P.377 - Place de la chirurgie dans le traitement de la colite aiguë grave

F. Er-Rabie, H. Koulali, S. Naji, W. Khannoussi, A. El Mekkaoui, I. Zahi, G. Kharrasse

Introduction

La colite  aigue grave (CAG) est une complication classique des maladies inflammatoires chroniques de l’intestin qui peut engager le pronostic vital à court terme. C’est une urgence médico-chirurgicale dont la mortalité est de l’ordre de 1 à 3%. Sa prise en charge doit donc être rapide et coordonnée entre équipes médicale et chirurgicale. Le but de notre étude était d’évaluer la place de la chirurgie dans le traitement des CAG et d’en identifier ses facteurs prédictifs.

Patients et Methodes

il s’agit d’une étude rétrospective et prospective de Janvier 2014 à juin 2019  colligeant 61 patients admis pour colite aigue grave au sein de notre formation. Le diagnostic de colite aigue grave a été retenu sur les critères de Truelove et Witts.

Résultats

Soixante-un patients ont été inclus, l’âge moyen est de 39,8 ans avec des extrêmes allant de 14 à 74 ans, Une prédominance féminine a été retrouvée avec un sexe ratio/F de 0.79 .La CAG était inaugurale chez 24 malades (39,3%) alors que 37 malades étaient connus porteurs d’une MICI (60.7%) avec 6 cas de maladie de Crohn (9.8%).54 patients étaient en hypo albuminémie (88,5%) avec un taux d’albumine moyen de 28,63 g/l et 29 patients (47,5%) avaient une anémie avec une hémoglobine inférieure à 10g/dl. Les patients de notre série ont tous bénéficié d’une endoscopie basse ayant révélé des signes endoscopiques de gravité dans 39 cas (63,9%). 1 patient a été opéré en urgence pour rectorragie massive et instabilité hémodynamique, Une corticothérapie intraveineuse, a été instaurée chez 60 patients (98,3%), un traitement  médical de 2 éme ligne à base d’antiTNF a été instauré dans 8 cas (13.11%) alors que le traitement chirurgical a été indiqué dans 19 cas (31.14 %) . Le délai moyen de réalisation du geste opératoire était de 9.6 jours. Tous les malades ont bénéficié d’une colectomie subtotale avec double stomie. Les suites opératoires étaient simples chez 15 malades (78.9%).

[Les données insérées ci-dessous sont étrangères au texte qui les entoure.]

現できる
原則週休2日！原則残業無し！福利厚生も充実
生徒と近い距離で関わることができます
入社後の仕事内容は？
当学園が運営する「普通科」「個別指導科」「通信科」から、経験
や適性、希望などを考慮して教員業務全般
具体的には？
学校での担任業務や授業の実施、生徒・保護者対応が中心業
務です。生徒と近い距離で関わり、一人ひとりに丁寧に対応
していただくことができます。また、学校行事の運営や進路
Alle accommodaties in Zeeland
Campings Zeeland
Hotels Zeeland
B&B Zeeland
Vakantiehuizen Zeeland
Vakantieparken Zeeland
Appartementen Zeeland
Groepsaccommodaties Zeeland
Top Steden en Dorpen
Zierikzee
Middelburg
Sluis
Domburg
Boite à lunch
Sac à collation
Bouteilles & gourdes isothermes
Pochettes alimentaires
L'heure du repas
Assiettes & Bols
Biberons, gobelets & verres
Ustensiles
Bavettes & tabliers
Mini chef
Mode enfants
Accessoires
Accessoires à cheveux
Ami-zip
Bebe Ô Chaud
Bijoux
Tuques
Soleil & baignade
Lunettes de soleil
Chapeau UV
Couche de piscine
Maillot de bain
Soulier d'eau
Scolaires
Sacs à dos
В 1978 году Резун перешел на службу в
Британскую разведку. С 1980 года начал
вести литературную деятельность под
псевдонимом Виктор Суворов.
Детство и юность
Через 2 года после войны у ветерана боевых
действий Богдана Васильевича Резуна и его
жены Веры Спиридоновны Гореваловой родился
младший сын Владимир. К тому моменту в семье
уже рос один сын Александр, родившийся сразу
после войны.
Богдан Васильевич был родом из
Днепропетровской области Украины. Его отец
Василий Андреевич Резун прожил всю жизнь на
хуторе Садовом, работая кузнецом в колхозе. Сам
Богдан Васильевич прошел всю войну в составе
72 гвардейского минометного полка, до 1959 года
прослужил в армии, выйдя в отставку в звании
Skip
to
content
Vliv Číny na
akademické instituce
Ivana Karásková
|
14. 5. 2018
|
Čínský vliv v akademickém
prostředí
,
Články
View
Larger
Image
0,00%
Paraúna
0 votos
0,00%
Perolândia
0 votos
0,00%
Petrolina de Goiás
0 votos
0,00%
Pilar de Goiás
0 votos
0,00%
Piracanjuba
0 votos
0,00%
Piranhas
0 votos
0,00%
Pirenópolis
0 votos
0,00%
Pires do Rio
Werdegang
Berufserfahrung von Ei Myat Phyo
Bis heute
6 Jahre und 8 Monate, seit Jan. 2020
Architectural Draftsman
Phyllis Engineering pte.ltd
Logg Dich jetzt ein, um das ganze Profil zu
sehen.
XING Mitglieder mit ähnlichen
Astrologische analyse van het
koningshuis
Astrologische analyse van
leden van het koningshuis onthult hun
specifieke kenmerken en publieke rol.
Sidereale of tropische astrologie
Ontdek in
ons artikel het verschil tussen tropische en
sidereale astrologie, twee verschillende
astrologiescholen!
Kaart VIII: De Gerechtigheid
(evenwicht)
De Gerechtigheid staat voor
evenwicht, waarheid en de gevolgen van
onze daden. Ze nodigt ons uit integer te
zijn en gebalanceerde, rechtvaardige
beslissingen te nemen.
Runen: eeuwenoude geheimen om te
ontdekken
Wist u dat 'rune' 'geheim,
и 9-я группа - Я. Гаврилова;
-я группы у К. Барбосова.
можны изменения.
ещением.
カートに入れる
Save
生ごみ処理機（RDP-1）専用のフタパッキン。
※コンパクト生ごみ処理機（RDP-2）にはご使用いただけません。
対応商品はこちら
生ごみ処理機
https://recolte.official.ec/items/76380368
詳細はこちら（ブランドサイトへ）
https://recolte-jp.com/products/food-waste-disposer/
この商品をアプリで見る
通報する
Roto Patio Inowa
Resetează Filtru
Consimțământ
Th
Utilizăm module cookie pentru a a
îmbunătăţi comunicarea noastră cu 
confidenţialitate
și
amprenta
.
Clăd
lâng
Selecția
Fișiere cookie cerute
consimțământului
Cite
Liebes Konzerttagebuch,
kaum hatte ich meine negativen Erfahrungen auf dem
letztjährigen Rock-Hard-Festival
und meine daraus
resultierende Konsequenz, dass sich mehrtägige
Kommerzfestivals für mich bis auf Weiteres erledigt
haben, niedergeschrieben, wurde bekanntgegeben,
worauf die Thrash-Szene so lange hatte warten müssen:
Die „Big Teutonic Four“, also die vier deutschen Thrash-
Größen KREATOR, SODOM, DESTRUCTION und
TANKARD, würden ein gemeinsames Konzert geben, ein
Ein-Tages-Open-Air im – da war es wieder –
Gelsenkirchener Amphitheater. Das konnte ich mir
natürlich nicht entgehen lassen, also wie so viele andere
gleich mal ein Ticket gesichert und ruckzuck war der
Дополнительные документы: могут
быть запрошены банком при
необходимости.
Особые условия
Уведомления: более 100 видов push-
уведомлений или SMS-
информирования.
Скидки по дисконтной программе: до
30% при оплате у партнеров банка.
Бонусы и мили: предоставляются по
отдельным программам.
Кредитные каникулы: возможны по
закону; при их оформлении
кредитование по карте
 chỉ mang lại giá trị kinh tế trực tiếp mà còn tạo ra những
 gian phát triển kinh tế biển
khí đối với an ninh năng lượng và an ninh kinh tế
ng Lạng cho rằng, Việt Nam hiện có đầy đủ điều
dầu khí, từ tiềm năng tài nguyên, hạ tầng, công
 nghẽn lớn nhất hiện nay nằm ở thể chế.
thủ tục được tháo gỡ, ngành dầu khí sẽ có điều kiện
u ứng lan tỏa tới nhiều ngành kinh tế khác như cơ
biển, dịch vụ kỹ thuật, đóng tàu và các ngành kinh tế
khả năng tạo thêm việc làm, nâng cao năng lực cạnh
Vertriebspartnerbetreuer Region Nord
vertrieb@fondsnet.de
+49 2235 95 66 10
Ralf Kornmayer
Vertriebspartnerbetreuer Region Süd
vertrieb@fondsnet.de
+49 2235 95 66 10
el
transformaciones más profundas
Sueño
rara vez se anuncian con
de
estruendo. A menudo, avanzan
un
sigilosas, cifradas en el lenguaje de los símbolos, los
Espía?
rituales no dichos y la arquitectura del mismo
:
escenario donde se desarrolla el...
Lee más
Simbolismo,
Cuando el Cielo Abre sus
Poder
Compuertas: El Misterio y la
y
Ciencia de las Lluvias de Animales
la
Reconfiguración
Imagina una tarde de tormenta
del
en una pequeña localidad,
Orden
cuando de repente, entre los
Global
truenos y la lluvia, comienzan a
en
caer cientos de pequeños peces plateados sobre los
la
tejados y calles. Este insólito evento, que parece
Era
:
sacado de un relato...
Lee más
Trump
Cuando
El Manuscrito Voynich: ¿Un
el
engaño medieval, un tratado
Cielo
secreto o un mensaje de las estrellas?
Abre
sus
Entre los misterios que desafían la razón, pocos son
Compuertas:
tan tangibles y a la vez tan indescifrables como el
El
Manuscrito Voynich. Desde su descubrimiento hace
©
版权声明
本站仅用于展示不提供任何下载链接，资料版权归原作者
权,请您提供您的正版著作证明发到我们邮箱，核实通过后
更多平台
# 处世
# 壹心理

Quatre malades (21.5%) ont présenté des complications dont 2 sont décédés (10.5%). Les complications étaient à type d’insuffisance surrénalienne, péritonite par lâchage, thrombophlébite des membres inférieurs et un choc septique sur collection abcédée péri-stomiale. Dans notre étude, les facteurs associés à un risque de colectomie au cours de la CAG étaient : le sexe masculin (p : 0.04) et un taux hémoglobine inférieure à 10g/dl (p : 0.05). La présence des signes endoscopiques de gravite augmente le risque de la colectomie sans relation statistiquement significative (p : 0.08).

Discussion

Conclusion

La CAG est une pathologie grevée d’une lourde morbi-mortalité  mais dont la prise en charge est bien codifiée nécessitant une collaboration médico-chirurgicale. Dans notre étude 31,14 % des patients avec CAG ont été opérés, le sexe masculin et un taux hémoglobine inférieure à 10g/dl étaient les principaux facteurs prédictifs de la colectomie.